- [Given text]:
4. A submerged breakwater generating structures comprising an open box having a vertical wall for producing a breakwater at an offshore side, said vertical wall having at least one opening at a lower end and slits inclined with respect to the direction along which waves propagate disposed at the top portion of said box, said slits defining openings provided in a spaced-apart relationship between said vertical wall and a second vertical wall of said open box.
1. A submerged breakwater generating structure comprising a reef having slits provided at an upper portion thereof and a vertical wall defining said reef at an offshore side thereof, the vertical wall having at least one opening at a lower end thereof, said reef being formed as two stages and placed on a mound, a through path being provided from said reef to a coastal side of said breakwater generating structure and an opening end of said through path being provided to a base of said mound.
8. A submerged breakwater generating structure comprising an open box having a vertical wall for producing a breakwater at an offshore side, said vertical wall having at least one opening at a lower end thereof and slits inclined with respect to the direction along which waves propagate disposed at the top portion of said box, said slits defining openings provided in a spaced-apart relationship between said vertical wall and a second vertical wall of said open box, said box being formed as two stages and placed on a mound.
11. A submerged breakwater generating structure comprising an open box having a vertical wall for producing a breakwater at an offshore side, said vertical wall having at least one opening at a lower end thereof and inclined slits with respect to the direction along which waves propagate disposed at the top portion of said box, said box being formed as two stages and placed on a mound and a through path provided from said box to a coastal side of said breakwater generating structure, an opening end of said through path being provided to a base of said mound.
14. In a method of attenuating waves with a submerged breakwater generating structure, the improvement comprising bringing the waves into contact with a submerged breakwater generating structure comprising an open box having a vertical wall for producing a breakwater at an offshore side, said vertical wall having at least one opening at a lower end and slits inclined with respect to the direction along which waves propagate disposed at the top portion of the box, said slits defining openings provided in a spaced-apart relationship between said vertical wall and a second vertical wall of said open box.
13. In a method of attenuating waves with a submerged breakwater generating structure, the improvement comprising bringing the waves into contact with a submerged breakwater generating structure comprising a reef having slits provided at an upper portion thereof and a vertical wall defining said reef at an offshore side thereof, the vertical wall having at least one opening at a lower end thereof, said reef being formed as two stages and placed on a mound, a through path being provided from said reef to a coastal side of said breakwater generating structure and an opening end of said through path being provided to a base of said mound.

- [Dataset extract]:

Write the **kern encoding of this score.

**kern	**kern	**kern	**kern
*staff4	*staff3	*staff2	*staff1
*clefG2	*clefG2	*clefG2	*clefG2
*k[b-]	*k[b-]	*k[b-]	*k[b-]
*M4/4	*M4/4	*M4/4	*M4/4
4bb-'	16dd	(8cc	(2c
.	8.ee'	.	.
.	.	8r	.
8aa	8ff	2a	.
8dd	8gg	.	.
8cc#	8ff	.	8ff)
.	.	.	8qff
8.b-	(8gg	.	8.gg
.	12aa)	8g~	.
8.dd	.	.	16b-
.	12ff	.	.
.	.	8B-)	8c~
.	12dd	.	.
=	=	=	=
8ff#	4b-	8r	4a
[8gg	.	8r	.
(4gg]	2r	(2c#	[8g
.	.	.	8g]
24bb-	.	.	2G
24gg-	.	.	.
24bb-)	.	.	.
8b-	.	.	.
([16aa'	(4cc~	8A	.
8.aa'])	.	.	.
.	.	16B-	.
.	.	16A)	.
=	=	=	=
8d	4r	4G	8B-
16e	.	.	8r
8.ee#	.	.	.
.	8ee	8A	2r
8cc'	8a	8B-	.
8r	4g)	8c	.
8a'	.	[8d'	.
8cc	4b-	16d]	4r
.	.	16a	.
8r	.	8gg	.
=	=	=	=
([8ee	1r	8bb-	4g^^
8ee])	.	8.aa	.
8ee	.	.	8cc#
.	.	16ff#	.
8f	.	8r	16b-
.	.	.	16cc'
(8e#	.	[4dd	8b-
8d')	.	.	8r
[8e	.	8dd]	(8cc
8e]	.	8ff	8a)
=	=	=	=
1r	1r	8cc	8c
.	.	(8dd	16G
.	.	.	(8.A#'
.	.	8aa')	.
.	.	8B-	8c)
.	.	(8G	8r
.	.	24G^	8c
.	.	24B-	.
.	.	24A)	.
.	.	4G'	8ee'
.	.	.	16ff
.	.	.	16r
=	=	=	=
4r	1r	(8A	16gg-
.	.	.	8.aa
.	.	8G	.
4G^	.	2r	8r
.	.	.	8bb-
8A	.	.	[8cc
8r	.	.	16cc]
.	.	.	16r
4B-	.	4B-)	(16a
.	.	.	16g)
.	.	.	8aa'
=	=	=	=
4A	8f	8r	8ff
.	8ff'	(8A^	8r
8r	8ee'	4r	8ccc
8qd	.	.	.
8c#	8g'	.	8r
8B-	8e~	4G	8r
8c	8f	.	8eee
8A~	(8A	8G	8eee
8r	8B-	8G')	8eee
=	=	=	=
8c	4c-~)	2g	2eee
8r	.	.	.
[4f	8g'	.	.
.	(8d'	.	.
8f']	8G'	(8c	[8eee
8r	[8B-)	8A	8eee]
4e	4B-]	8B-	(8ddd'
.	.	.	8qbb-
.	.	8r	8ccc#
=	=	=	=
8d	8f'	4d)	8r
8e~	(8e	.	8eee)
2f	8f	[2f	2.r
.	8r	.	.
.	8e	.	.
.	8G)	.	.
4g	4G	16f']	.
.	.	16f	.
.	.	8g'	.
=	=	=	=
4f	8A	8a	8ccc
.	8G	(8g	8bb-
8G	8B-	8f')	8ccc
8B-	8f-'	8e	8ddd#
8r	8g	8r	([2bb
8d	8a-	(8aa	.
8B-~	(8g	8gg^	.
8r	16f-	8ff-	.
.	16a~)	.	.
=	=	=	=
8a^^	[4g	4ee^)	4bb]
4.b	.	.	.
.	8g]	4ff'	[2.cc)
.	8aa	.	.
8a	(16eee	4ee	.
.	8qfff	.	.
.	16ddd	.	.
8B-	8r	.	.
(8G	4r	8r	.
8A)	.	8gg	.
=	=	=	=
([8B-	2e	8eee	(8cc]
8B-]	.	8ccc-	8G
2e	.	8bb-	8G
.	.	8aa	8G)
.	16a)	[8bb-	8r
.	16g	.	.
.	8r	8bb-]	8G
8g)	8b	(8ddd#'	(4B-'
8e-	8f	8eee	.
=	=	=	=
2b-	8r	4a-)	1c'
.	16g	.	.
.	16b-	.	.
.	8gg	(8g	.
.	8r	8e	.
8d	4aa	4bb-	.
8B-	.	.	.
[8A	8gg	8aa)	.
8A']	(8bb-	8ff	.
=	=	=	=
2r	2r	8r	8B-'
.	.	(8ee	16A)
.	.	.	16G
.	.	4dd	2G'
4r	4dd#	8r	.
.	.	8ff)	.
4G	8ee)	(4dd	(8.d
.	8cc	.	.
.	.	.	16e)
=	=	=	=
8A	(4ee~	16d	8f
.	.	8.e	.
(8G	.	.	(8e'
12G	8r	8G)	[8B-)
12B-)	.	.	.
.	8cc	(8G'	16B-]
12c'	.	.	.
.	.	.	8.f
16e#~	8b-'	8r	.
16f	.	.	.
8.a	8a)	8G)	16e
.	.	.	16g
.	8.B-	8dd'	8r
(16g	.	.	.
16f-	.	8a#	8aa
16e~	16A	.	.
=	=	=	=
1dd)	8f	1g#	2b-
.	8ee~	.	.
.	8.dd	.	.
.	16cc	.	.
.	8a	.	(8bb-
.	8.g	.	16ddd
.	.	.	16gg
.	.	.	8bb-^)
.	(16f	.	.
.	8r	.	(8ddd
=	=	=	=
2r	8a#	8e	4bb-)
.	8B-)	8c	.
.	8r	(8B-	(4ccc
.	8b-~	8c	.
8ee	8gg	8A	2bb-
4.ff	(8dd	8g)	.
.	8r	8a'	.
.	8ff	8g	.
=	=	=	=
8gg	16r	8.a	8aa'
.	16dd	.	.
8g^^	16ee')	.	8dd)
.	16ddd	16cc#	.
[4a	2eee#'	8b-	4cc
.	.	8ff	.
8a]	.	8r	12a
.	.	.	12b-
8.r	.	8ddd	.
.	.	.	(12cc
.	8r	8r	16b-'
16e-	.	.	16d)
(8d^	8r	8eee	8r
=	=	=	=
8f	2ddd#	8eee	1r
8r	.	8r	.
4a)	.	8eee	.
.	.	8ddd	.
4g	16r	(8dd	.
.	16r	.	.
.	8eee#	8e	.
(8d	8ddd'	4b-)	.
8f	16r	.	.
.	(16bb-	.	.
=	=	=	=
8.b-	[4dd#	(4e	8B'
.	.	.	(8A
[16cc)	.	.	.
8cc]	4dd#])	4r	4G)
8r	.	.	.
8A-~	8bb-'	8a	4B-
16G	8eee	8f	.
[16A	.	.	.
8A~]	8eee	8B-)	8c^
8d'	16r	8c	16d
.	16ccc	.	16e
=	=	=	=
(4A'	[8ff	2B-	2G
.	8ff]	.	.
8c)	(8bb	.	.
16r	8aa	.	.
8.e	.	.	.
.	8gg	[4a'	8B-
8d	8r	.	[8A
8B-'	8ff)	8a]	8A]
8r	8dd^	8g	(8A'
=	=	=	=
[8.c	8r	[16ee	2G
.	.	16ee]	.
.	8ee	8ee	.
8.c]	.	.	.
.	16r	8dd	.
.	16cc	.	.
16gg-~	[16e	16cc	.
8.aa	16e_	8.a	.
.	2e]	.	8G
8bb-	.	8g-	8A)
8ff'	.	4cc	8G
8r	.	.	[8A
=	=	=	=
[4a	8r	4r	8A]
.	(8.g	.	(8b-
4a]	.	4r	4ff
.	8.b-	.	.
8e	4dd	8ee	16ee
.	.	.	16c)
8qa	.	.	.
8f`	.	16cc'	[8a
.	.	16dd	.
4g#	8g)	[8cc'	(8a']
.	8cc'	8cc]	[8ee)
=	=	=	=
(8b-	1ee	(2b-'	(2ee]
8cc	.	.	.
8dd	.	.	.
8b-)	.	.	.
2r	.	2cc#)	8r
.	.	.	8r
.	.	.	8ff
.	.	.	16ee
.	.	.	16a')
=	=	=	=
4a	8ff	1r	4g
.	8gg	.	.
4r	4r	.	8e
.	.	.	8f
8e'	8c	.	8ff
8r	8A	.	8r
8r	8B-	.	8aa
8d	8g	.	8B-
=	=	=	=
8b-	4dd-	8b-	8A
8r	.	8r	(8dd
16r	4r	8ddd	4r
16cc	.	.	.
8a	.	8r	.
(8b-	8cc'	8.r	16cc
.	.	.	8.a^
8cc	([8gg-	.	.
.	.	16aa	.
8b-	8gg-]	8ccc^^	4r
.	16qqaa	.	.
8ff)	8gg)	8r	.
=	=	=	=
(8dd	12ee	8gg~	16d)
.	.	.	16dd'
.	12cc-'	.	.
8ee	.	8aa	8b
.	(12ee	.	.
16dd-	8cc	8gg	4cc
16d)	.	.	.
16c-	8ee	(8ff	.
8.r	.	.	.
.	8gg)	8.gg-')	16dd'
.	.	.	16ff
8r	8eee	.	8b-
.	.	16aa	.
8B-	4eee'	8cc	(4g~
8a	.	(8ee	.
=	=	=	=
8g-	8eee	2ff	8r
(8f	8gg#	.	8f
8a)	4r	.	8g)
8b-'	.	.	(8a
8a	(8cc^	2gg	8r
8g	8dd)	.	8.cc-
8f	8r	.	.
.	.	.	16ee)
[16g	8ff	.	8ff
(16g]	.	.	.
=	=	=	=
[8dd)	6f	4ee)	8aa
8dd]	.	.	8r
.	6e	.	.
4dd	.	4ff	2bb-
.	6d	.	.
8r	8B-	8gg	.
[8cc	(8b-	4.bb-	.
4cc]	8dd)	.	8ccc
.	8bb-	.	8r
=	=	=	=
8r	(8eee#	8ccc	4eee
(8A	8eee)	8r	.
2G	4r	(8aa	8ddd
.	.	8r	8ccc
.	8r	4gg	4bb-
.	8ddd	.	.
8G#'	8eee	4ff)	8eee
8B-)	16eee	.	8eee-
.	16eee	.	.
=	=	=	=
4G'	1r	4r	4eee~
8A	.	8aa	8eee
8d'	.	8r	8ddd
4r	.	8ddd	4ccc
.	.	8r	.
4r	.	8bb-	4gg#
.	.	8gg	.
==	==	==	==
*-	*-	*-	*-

- [Set exercise 1]: Echo the part of the breakwater text that starts with the words containing "8. A submerged" and ends with "on a mound.".
- [Set exercise 2]: In the breakwater text, where does the claim numbered "1." put the opening end of the through path?
The entries come from a different source than the text.

- [Full output 1]:
8. A submerged breakwater generating structure comprising an open box having a vertical wall for producing a breakwater at an offshore side, said vertical wall having at least one opening at a lower end thereof and slits inclined with respect to the direction along which waves propagate disposed at the top portion of said box, said slits defining openings provided in a spaced-apart relationship between said vertical wall and a second vertical wall of said open box, said box being formed as two stages and placed on a mound.

- [Full output 2]: At the base of the mound.